(Data entries)
■ ■ ■ ■

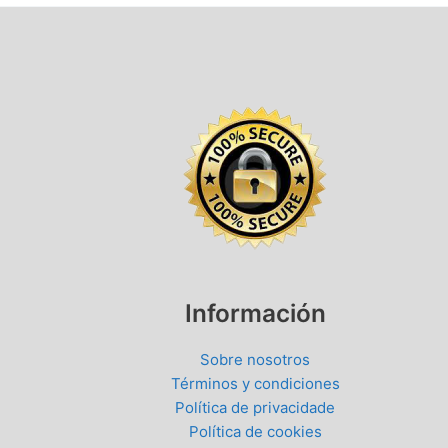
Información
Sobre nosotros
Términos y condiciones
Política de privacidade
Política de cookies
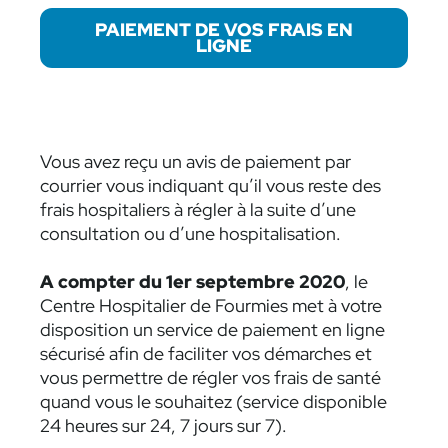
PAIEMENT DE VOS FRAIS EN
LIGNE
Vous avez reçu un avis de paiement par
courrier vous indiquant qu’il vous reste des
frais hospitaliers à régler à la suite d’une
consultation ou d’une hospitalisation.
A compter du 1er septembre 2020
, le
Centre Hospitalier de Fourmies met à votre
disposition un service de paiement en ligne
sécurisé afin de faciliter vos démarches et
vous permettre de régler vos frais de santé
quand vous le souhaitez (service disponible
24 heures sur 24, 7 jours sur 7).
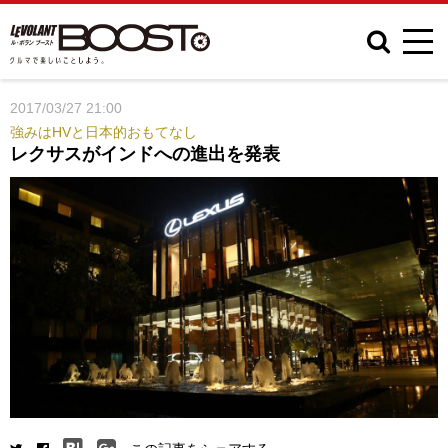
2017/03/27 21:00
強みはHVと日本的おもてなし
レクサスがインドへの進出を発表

■ ■ ■ ■

(WHAT NEEDS TO BE DONE) An exact copy of the entries above is required, with the pictures left out.

(COMPLETED EXERCISE)
Información
Sobre nosotros
Términos y condiciones
Política de privacidade
Política de cookies
PAIEMENT DE VOS FRAIS EN
LIGNE
Vous avez reçu un avis de paiement par
courrier vous indiquant qu’il vous reste des
frais hospitaliers à régler à la suite d’une
consultation ou d’une hospitalisation.
A compter du 1er septembre 2020
, le
Centre Hospitalier de Fourmies met à votre
disposition un service de paiement en ligne
sécurisé afin de faciliter vos démarches et
vous permettre de régler vos frais de santé
quand vous le souhaitez (service disponible
24 heures sur 24, 7 jours sur 7).
2017/03/27 21:00
強みはHVと日本的おもてなし
レクサスがインドへの進出を発表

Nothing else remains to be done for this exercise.